Chi – Square Test

Hello All,

Today’s post is the assignment exercise for week 2 for the Coursera class on Data Visualization Tools from Wesleyan University.

The topic is as below:

Run a Chi-Square Test of Independence. Analyze and interpret post hoc paired comparisons in instances where your original statistical test was significant, and you were examining more than two groups (i.e. more than two levels of a categorical, explanatory variable).

For this round of assignments, I’m using the same bikesharing program dataset I used for last week’s assignment. More details can be seen in last week’s assignment post.

The relationship we are going to test is between seasons and a categorized version of count of casual renters. So our hypothesis is as follows:

  1. Ho = No relationship between casual renters and season, ie both variables are independent.
  2. H1 = There is a significant relation between these two variables.

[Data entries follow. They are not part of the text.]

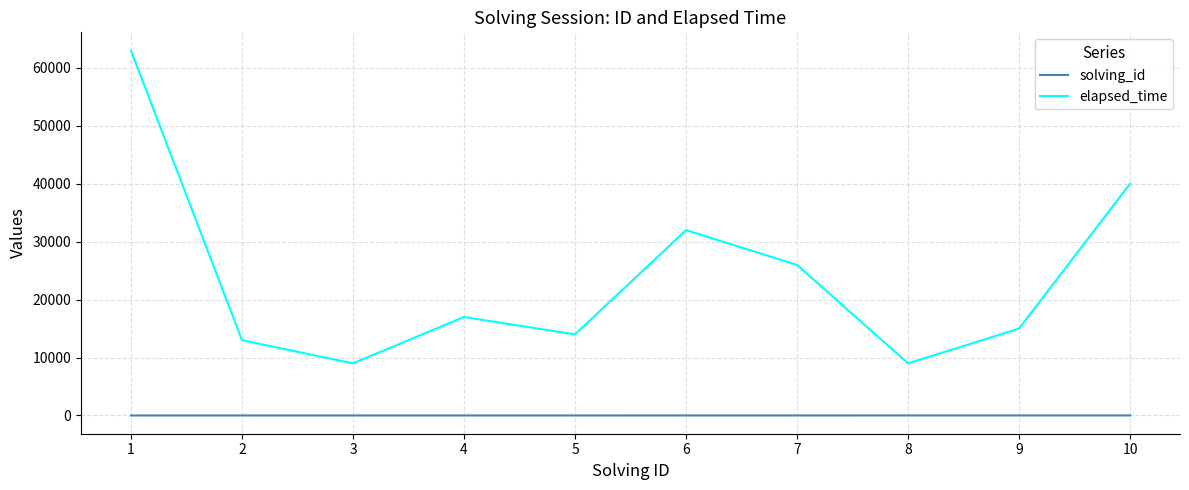

How many distinct data groups are displayed?

2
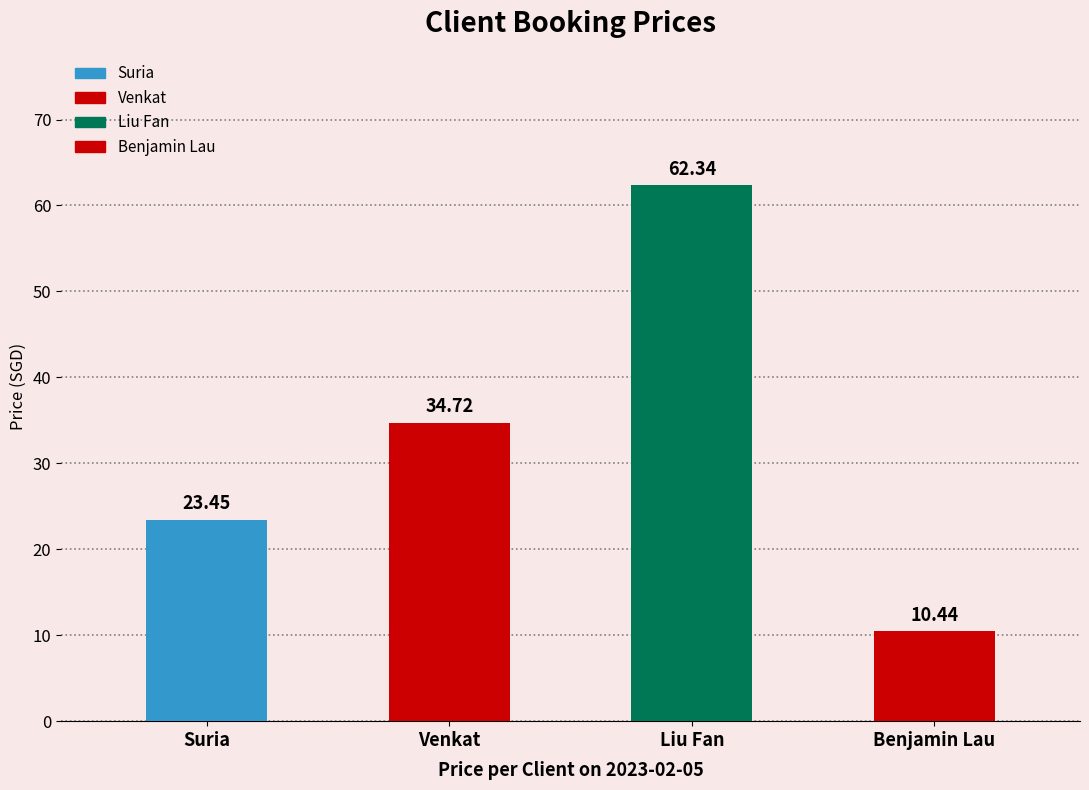

Does the chart contain any negative values?

No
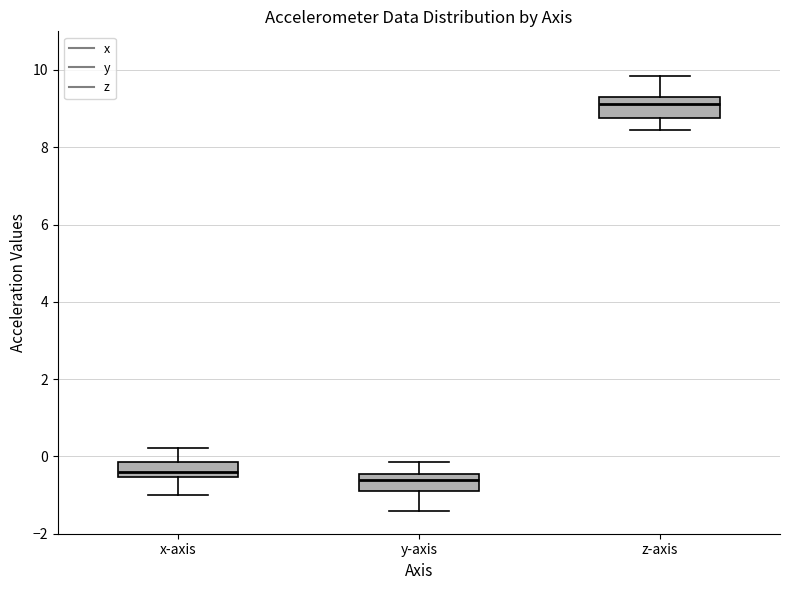

Reading left to right, transcribe this box plot: for each box, give where its median line is, the range the box spans, and where its two whiskers end, as read against the y-axis. The values are not printed on the chart, so give them approximately, as read against the axis.

x-axis: median -0.4, box -0.6 to -0.2, whiskers -1.0 to 0.2
y-axis: median -0.6, box -0.8 to -0.4, whiskers -1.4 to -0.2
z-axis: median 9.2, box 8.8 to 9.4, whiskers 8.4 to 9.8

Procedure for chi-square test:

  1. First, convert the number of casual renters to a new categorical variable (casual_rng). I have done this by grouping the count into 5 sets according to the frequency distribution and user profiles.
    • If casual <245 users, casual_rng = 20, referred to as “sample20”
    • If casual between 245 and 559, casual_rng = 40. “sample40”
    •  If casual between 560 and 844, casual_rng = 60. “sample60”
    • If casual between 845 and 1262, casual_rng = 80. “sample80”
    • If casual > 1263, casual_rng = 100. “sample100”
  2.  Find association between casual-rng based on season, where “season” is another categorical variable with 4 levels:
    • 1:spring,
    • 2:summer,
    • 3:fall,
    • 4:winter
  3. We collapse this season variable to just 2 levels:
    • summer and fall = “warm”
    • winter and spring = “cold”
  4. Since there are 5 levels in casual_rng, we need to make 10 comparisons. So the Bonferoni adjusted p-value = 0.005.


Program Code:

The complete code is available at this link w2-asgt-code . However, the essence of the CHI-SQUARE analysis is given below:

TABLES season*casual_rng/chisq;


Results & Interpretation:

The complete results are also available in this pdf file: DV_w2_chi_sq-asgt_results. Based on the data, the following conclusions can be inferred:

  1. The p-value for the chi-square results table for season versus count of casual renters < 0.0001 . Hence we can reject the null hypothesis and conclude there is a strong relation between these two variables. Thus, the alternate hypothesis is accepted.
  2. Based on subset sampling for the post-hoc tests, we see that there are 6 groups that show significant differences, as seen by the p-value less than 0.005 (based on Bonferoni adjustments).
  3. The “sample20” users rented mostly in the cold seasons (89%) compared to “sample60”, “sample80” and “sample100″users who rented mostly in the warmer season. (67% and 74% and 80% respectively.)  p-values < 0.0001 for all comparisons.  chi-sq-anly1-imag


    Graphical representation showing which sample groups prefer renting bikes in winter.

  4. Similarly, “sample40” renters also showed a prefernce for renting the in the colder seasons with 78% borrowing bikes. Compare this to the “sample60”, “sample80” and “sample100″users who rented mostly in the warmer season. (again 67% and 74% and 80% respectively.) p-values < 0.0001 for all comparisons. chi-sq-anly2-imag
  5. Naturally, there was no significant differences between sample20 and sample40 and p-values were greater than 0.005.
  6. There were  no significant differences between sample60, sample80, sample100.


Thank you for taking a look at my analysis. Please feel free to add any suggestions for improvement or other feedback in the comments section.